Там сейчас занимается утро,
покрывается охрой карниз,
самодельных судёнышек утлых
узкий парус в заливе повис.
И воды голубое свеченье,
и отчётливый воздух так пуст...
На какие ещё превращенья
ты способен, малиновый куст?
И зачем эта тяга к сравненьям,
разве сам по себе ты не прав?
На поляне, в траве по колени,
мощно-зелен, тяжёло-кудряв.
В глубине твоей прячется птица,
её голос беспечен и чист,
и под ветром слегка серебрится
вверх изнанкой повёрнутый лист.
Уколовший и душу, и пальцы,
куст малины невиданно густ.
И пора уже двигаться дальше –
не пускает малиновый куст.


НОЧЛЕГ В ПУТИ


Твержу: забудется, запомнится,
клублюсь чужими голосами,
в слепое зеркало бессонницы
гляжу закрытыми глазами.

В чужом дому – чужие отзвуки,
течёт луна по скатам крыши,
и души всех – живых и отживших
поют, а вот о чём – не слышу.

Ночлег в пути... Я это листывал,
и даже читывал немного –
равнина и река петлистая,
да плюс железная дорога,

и этот хор – живых и умерших,
и тяжкий перестук железа –
состав вконец ополоумевший
вдоль эту полночь перерезал.

Но ясно даже мне – не местному
и не пришедшемуся впору,
что не помеха он чудесному
и впрямь божественному хору...


* * *


Вдоль по обочине грязи брильянты,
мёрзлых полей домотканых холстина,
солнце сквозь облако, как у Рембрандта
крепкая пятка блудного сына.

Манят поля, эти пажити, просеки,
красный, немного всплакнувший суглинок,
венецианские синие проблески
с охрой голландской, фламандским кармином.

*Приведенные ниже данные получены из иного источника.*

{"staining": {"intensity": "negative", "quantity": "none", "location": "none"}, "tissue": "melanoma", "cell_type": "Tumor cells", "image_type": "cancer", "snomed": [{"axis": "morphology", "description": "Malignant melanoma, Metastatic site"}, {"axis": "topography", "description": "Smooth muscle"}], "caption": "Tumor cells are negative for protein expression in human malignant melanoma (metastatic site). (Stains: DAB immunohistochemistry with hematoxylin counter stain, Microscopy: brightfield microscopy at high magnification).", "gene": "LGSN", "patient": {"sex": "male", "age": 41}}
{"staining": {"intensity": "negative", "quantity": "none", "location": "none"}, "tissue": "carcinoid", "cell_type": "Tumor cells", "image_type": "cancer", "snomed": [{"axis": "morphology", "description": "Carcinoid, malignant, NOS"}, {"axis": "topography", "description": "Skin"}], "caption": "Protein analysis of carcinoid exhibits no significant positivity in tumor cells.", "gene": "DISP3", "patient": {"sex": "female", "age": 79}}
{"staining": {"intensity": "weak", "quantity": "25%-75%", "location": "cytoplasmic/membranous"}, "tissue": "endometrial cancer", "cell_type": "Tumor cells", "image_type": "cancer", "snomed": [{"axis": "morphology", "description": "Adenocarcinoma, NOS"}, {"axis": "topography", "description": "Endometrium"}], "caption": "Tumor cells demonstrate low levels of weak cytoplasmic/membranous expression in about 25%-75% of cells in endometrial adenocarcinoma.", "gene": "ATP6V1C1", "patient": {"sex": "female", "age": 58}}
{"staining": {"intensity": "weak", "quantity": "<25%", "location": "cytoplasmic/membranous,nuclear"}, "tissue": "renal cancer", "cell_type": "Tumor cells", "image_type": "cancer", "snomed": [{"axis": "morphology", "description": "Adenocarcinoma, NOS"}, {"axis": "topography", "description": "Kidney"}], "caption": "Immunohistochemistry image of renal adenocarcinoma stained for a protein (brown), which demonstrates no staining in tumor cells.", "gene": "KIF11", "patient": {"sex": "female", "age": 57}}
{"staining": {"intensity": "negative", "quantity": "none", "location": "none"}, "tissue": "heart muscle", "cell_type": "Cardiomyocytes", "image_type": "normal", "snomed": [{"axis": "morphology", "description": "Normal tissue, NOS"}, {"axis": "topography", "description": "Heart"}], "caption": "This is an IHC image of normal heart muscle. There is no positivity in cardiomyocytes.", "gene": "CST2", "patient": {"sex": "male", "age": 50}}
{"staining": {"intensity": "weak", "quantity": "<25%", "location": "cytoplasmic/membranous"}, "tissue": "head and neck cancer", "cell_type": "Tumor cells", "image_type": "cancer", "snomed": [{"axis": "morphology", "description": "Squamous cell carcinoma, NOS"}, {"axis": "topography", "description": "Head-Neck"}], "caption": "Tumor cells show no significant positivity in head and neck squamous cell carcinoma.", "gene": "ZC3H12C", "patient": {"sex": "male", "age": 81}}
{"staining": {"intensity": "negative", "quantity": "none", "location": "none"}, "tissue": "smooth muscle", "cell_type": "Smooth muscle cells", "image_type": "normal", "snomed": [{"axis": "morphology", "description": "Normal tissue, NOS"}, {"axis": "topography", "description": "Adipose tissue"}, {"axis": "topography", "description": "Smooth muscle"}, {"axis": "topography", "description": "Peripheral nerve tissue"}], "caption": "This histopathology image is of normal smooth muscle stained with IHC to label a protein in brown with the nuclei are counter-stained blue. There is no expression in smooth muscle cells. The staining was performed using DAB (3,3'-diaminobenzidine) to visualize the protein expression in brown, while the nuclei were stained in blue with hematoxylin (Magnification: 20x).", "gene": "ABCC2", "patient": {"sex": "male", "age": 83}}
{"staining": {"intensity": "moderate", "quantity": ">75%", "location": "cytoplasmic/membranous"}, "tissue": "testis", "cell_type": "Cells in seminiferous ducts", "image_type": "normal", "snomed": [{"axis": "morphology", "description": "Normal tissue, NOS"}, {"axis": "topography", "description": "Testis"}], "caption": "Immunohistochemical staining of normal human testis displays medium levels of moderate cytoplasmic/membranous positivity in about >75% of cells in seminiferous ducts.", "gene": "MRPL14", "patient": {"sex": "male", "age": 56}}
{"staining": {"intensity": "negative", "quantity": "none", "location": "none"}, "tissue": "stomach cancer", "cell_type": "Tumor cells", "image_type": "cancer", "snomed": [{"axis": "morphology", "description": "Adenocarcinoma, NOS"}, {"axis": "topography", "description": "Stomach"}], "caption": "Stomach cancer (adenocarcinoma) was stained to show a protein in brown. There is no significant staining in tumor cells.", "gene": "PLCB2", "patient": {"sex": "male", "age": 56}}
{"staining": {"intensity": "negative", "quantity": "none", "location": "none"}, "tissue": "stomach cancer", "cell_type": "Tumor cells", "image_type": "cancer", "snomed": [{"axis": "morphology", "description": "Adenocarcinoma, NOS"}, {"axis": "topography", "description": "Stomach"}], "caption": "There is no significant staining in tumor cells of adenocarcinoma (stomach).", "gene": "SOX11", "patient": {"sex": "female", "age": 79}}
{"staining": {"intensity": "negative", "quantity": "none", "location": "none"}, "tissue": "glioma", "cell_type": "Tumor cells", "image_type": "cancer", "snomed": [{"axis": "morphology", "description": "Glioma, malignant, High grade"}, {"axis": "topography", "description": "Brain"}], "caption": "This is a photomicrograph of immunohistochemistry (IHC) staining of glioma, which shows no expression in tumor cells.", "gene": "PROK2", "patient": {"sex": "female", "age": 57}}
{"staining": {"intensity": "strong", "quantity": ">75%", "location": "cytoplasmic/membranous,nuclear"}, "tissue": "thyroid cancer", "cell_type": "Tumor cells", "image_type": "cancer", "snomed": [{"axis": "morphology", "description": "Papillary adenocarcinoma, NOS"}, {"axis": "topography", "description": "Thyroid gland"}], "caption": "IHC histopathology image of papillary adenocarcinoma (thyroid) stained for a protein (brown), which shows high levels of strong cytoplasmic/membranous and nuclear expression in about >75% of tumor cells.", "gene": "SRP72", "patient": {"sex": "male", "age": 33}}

Было легко и с водою проточною,
с ветром от стужи сутулым и пьяным.
Время струилось часами песочными,
жизнь прошуршала по колбам стеклянным.

Всё позади – и вокзалы и палубы,
угли костров и остывшие клятвы.
На горизонте леса словно жалобы –
так же протяжны и так же невнятны.

В общем, ни прибыло жизни, ни убыло,
да и неважно, чуть больше, чуть меньше,
чтобы в хламиду отцовскую грубую
крепко уткнуться лицом помокревшим.


* * *


Жил Пьеро на станции Перово,
что по меньшей мере нездорово.
Как в сердцах заметила Мальвина –
жизнь – не развесёлая малина.

Оплыла Мальвина и поблёкла,
стала не то брюква, не то свёкла.
Он и сам утратил тонкость кости
сторожем в Кузьминках при погосте.

И давно к романтике не склонны,
свищут Буратины по притонам,
шушера, Шушара, мишура,
с Карабасом водку пьют с утра.

Песни здесь – на "ды", на "го", на "ду",
про кирдык и Вологду–ду–ду,
Уч–Кудук, Надым, Караганду…
И Сидур, согнув гранит в дугу,
угадал про эту кергуду.

Я и сам порой здесь появляюсь,
как на фотоснимке проявляюсь,
сквозь метель, сквозь дымную пургу,
сам с собою сладить не могу.

Вечером бреду иль спозаранку,
жизнь свою читаю наизнанку
по своим же собственным следам…

Здесь, в чужих пределах и притинах,
всё ищу волшебную картину,
где очаг затянут паутиной,
где не всё уж так непоправимо,
где сверчок в рубашке из сатина
азбуку читает по складам.


* * *


Дно колодца мерцает, дробится – то ли
зеркало, то ли глаз кита, на спине которого лежит Земля.
Дом стоит на пригорке, за перелеском пустое поле
да бурун облаков от проплывшего небесного корабля.

Спорят с ветром деревья, вскипают и даже,
выворачивая листву, переиначивают своё естество.
Весь набор: свет и тень, необходимые для пейзажа,
как и прочие – крупные и мелкие – части его.

Циферблат небосвода всегда педантично точен:
по-имперски безлик, облаков принимая парад.
Здесь подробностей нет, лишь сплошное зиянье и прочерк,
ибо точен и сух небосвода слепой циферблат.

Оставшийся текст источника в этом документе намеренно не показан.